◆ Tareas por realizar
A. ¿Qué denominación usan siempre los independentistas para referirse a España, según el extracto de página?
B. Indique si cada afirmación concuerda con el extracto de página y justifíquelo con una cita literal: (i) en Cataluña, la Administración pública se refiere a la Generalitat; (ii) el concepto de “Estado Español” se empleó bajo varios gobiernos distintos; (iii) el tema tratado se presenta como el asunto principal.

◆ Extracto de página
◆ ◆ ◆ ◆ ◆

Otro tema, en el fondo menor, es el modo en que se transmite a los ciudadanos catalanes ciertas ideas sobre lo que es la Administración pública, que en Cataluña se refiere, como, sin duda, es lógico, a la Generalitat. Hasta ahí no hay objeción alguna, pero la cosa cambia cuando se advierte que también está el Gobierno central o, directamente (y basta seguir las emisoras independentistas) el Gobierno español,  como  si se tratara del Gobierno de la “potencia colonizadora”, pues  a poco que se reflexione sobe el lenguaje y su valor comunicativo se percibe con nitidez que eso precisamente es lo que se quiere transmitir, es decir, que no se trata de una distribución constitucional de funciones y competencias, sino de una situación en la que el “Estado Español”, denominación que invariablemente  utilizan los independentistas para referirse a España (seguramente ignoran que solo bajo el Gobierno de Franco se utilizó el concepto de “Estado Español”, del que él era el Jefe).

◆ ◆ ◆ ◆ ◆

◆ Datos proporcionados
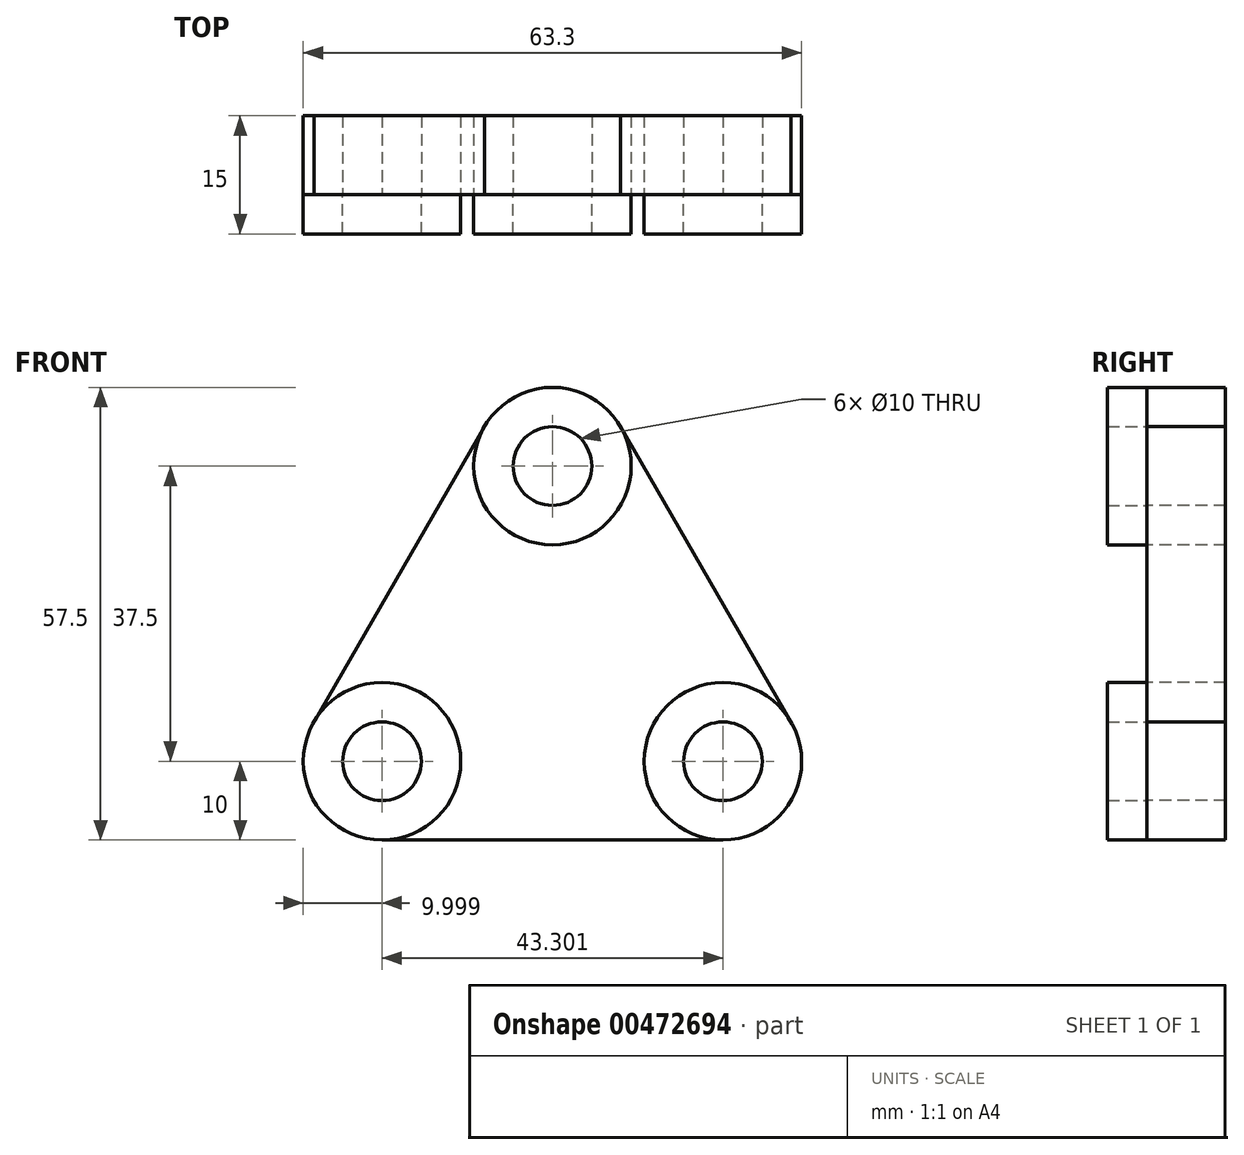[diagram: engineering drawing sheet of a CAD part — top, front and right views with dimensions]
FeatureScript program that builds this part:
annotation { "Feature Type Name" : "Feature", "Feature Type Description" : "" }
export const myFeature = defineFeature(function(context is Context, id is Id, definition is map)
    precondition{}
    {
        {
            var Q0;
            Q0=qCreatedBy(makeId("Front.planeOp"),FACE);
            var sketch = newSketch(context, id + "F0", { "sketchPlane" : qUnion([Q0])});
            skCircle(sketch, "E0", {"center": v(0, 25) * mm, "radius": 10 * mm});
            skCircle(sketch, "E1", {"center": v(0, 25) * mm, "radius": 5 * mm});
            skCircle(sketch, "E2", {"center": v(-21.65, -12.5) * mm, "radius": 5 * mm});
            skCircle(sketch, "E3", {"center": v(21.65, -12.5) * mm, "radius": 5 * mm});
            skCircle(sketch, "E4", {"center": v(-21.65, -12.5) * mm, "radius": 10 * mm});
            skCircle(sketch, "E5", {"center": v(21.65, -12.5) * mm, "radius": 10 * mm});
            skLineSegment(sketch, "E6", {"start": v(-30.31, -7.5) * mm, "end": v(-8.66, 30) * mm});
            skLineSegment(sketch, "E7", {"start": v(8.66, 30) * mm, "end": v(30.31, -7.5) * mm});
            skLineSegment(sketch, "E8", {"start": v(-21.65, -22.5) * mm, "end": v(21.65, -22.5) * mm});
            skSolve(sketch);
        }
        {
            var Q0;
            {var subQ0=sQuery(id+"F0.wireOp",EDGE,"E6");Q0=makeQuery(id+"F0.imprint","IMPRINT",FACE,{"disambiguationData":[TD([[makeQuery(id+"F0.imprint","IMPRINT",EDGE,{"derivedFrom":subQ0}),-1.0]])]});}
            extrude(context, id + "F1", {"entities" : qUnion([Q0]), "oppositeDirection" : true, "depth" : 10 * mm});
        }
        {
            var Q0;
            Q0=makeQuery(id+"F0.imprint","IMPRINT",FACE,{"disambiguationData":[TD([[makeQuery(id+"F0.imprint","IMPRINT",EDGE,{"derivedFrom":sQuery(id+"F0.wireOp",EDGE,"E1")}),-1.0]])]});
            var Q1;
            Q1=makeQuery(id+"F0.imprint","IMPRINT",FACE,{"disambiguationData":[TD([[makeQuery(id+"F0.imprint","IMPRINT",EDGE,{"derivedFrom":sQuery(id+"F0.wireOp",EDGE,"E2")}),-1.0]])]});
            var Q2;
            Q2=makeQuery(id+"F0.imprint","IMPRINT",FACE,{"disambiguationData":[TD([[makeQuery(id+"F0.imprint","IMPRINT",EDGE,{"derivedFrom":sQuery(id+"F0.wireOp",EDGE,"E3")}),-1.0]])]});
            extrude(context, id + "F2", {"entities" : qUnion([Q0, Q1, Q2]), "depth" : 5 * mm});
        }
        {
            var Q0;
            Q0=makeQuery(id+"F2.opExtrude","CAP_FACE",FACE,{"disambiguationData":[OSD([sQuery(id+"F0.wireOp",EDGE,"E0"),sQuery(id+"F0.wireOp",EDGE,"E1")])],"isStart":true});
            var Q1;
            Q1=makeQuery(id+"F2.opExtrude","CAP_FACE",FACE,{"disambiguationData":[OSD([sQuery(id+"F0.wireOp",EDGE,"E3"),sQuery(id+"F0.wireOp",EDGE,"E5")])],"isStart":true});
            var Q2;
            Q2=makeQuery(id+"F2.opExtrude","CAP_FACE",FACE,{"disambiguationData":[OSD([sQuery(id+"F0.wireOp",EDGE,"E2"),sQuery(id+"F0.wireOp",EDGE,"E4")])],"isStart":true});
            extrude(context, id + "F3", {"entities" : qUnion([Q0, Q1, Q2]), "depth" : 10 * mm});
        }
    });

◆ ◆ ◆ ◆ ◆

◆ Soluciones
A. “Estado Español”.

B.
(i) Sí: «que en Cataluña se refiere, como, sin duda, es lógico, a la Generalitat».
(ii) No: «solo bajo el Gobierno de Franco se utilizó el concepto de “Estado Español”».
(iii) No: «Otro tema, en el fondo menor».